Third, the Russians broadened their targeting. Two groups in particular started to compromise professors on college campuses stealing emails of those known to be anti-Putin. Mandia said he’d seen the Chinese do this but he felt the Russians usually played fair in espionage stealing intellectual property for weapon systems but always doing it in a way that was .mil v. .mil or .gov v. .gov. This new behavior was a change in the game for the Russians, he added.
Fourth, they began doxing or stealing documents and leaking them. While the Russians were doing this in 2014 in European elections, this was a new tactic in 2016 against the U.S.
Similarly, Mandia noted how the free press in the U.S. puts it at a disadvantage to respond tit for tat against Russian hacking and meddling in the election. U.S. journalists cover high-profile hacks and doxes, reading emails, publishing materials and spreading it.
“If we hacked Putin’s email and posted it, what do you think would happen to him? Nothing. It’s totally asymmetrical,” Mandia said.
Lastly on Russia, he noted that the infrastructure the Russian government uses to attack U.S. companies and other nations happens to be a shared infrastructure with Russian criminals making attribution very frustrating.
North Korea
North Korea is hard to predict and their infrastructure is much smaller than China’s or Russia’s, Mandia said.
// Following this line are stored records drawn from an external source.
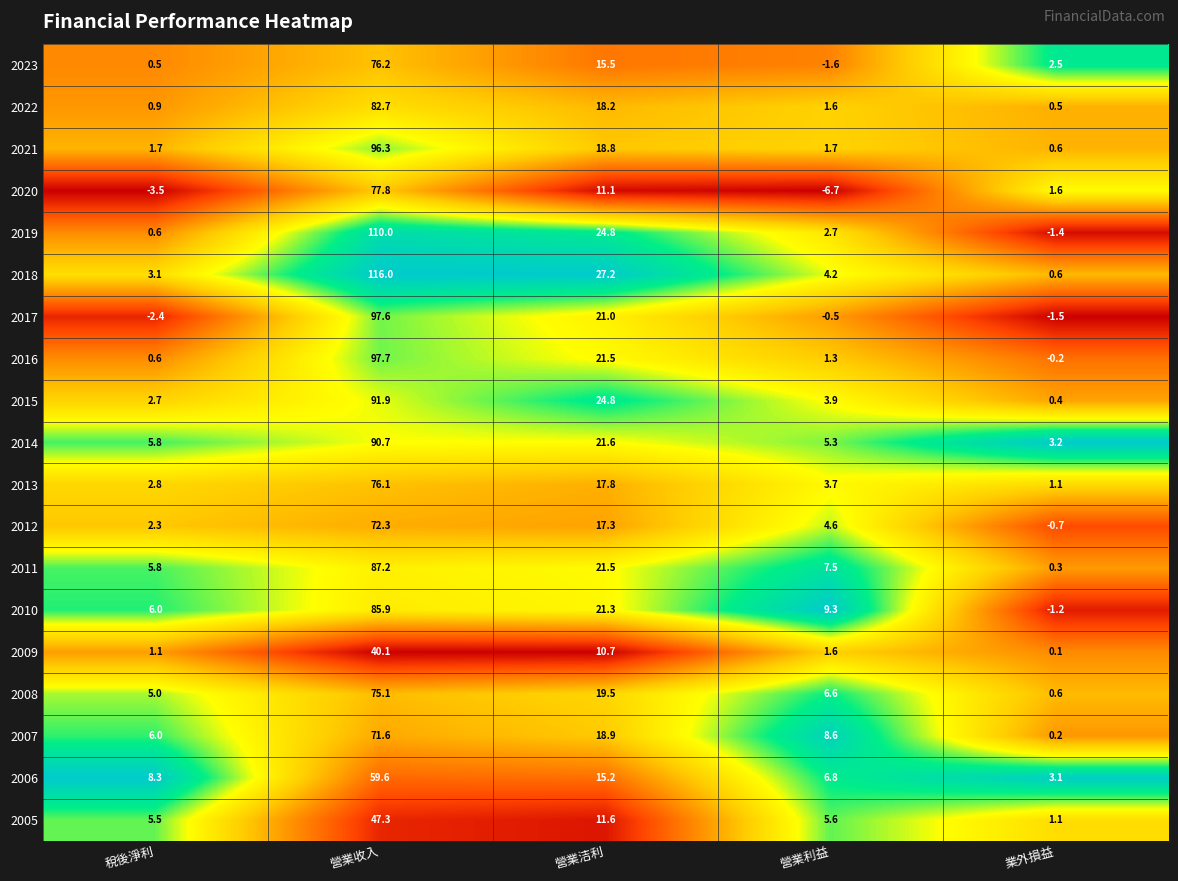

Between 營業洁利 and 營業利益, which series saw the biggest shift?

2018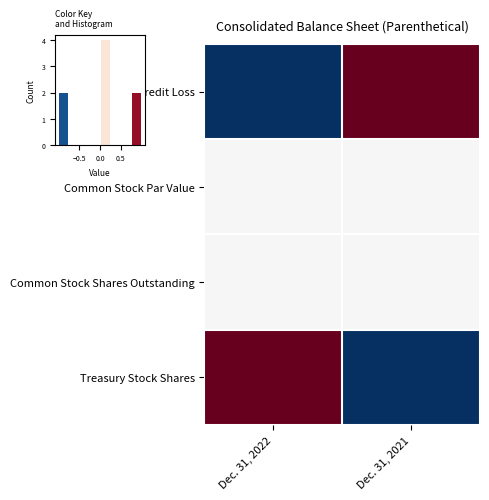

Reading right to left, list all the values displayed in this chart.

row_0: Dec. 31, 2021=1.0	Dec. 31, 2022=-1.0
row_1: Dec. 31, 2021=0.0	Dec. 31, 2022=0.0
row_2: Dec. 31, 2021=0.0	Dec. 31, 2022=0.0
row_3: Dec. 31, 2021=-1.0	Dec. 31, 2022=1.0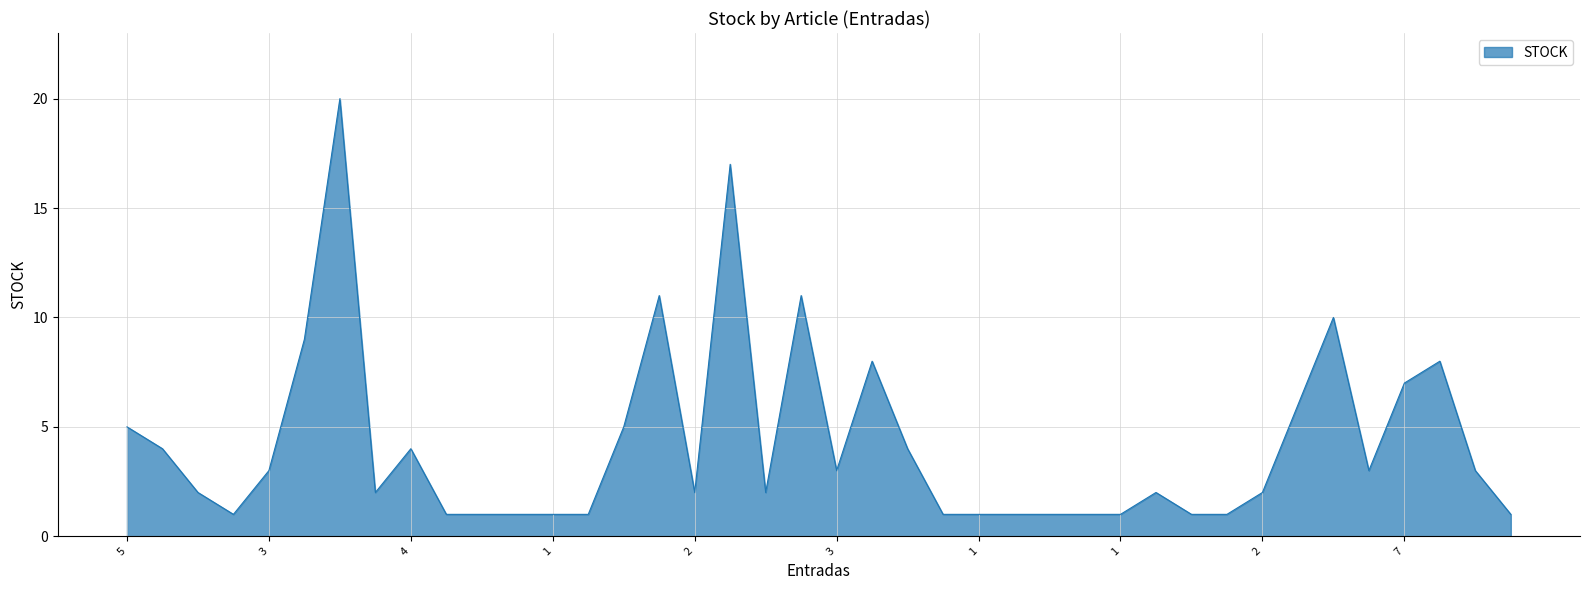

True or false: there are more than 1 points higher than both neighbors.

True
Expounding on North Korea’s unpredictability and bizarre tactics, he noted telltale signs that they were behind the SWIFT global financial messaging system breaches recently, but their behavior to make money is different from other breaches such as the Sony Pictures hack.
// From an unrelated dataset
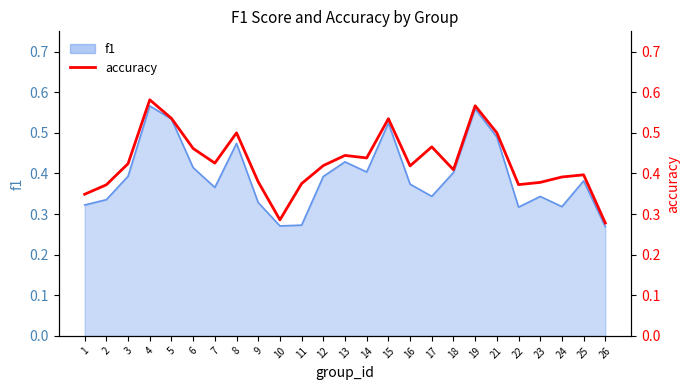

What is the minimum value shown in the chart?

0.3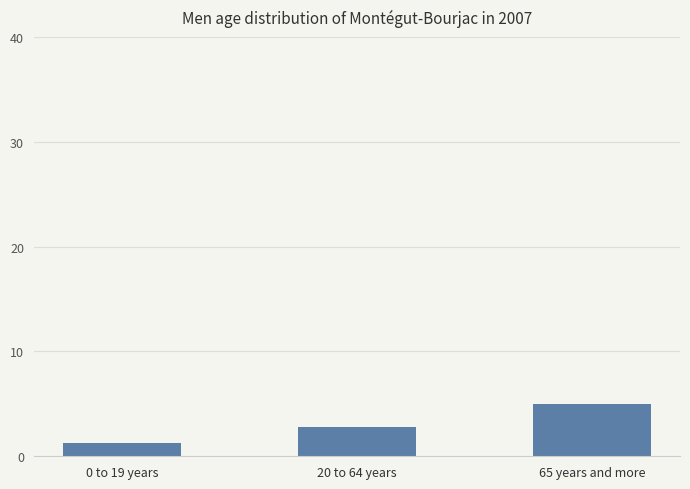

Are the bars grouped side by side (vs. stacked)?

No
Mandia noted that he doesn’t think there are any rogue hackers in North Korea that might muddy the attribution waters as he estimates only seven or eight IP address in the entire country.
Iran
Iran has increasingly stepped up its game in the cyber world. Mandia said the first time he responded to them was 2008 after he had left the government for the private sector and he didn’t even know it was the Iranians. Some of his connections still in the government tipped him off that they were engaged with the Iranians, adding Iran was not very good back in 2008.
They’re a lot better now, he said, as they’ve had years of operational experience and showing signs of real cyber capability.
Vietnam
Mandia also threw in Vietnam, explaining that FireEye has exposed 13 different breaches attributed to the Vietnamese government. These cases highlight the asymmetry in cyberspace as a nation like Vietnam can get in the game.
There’s nothing simple about the breaches they’re doing, he said. They’re showing good language skills, good spear-phishing skills and good malware skills.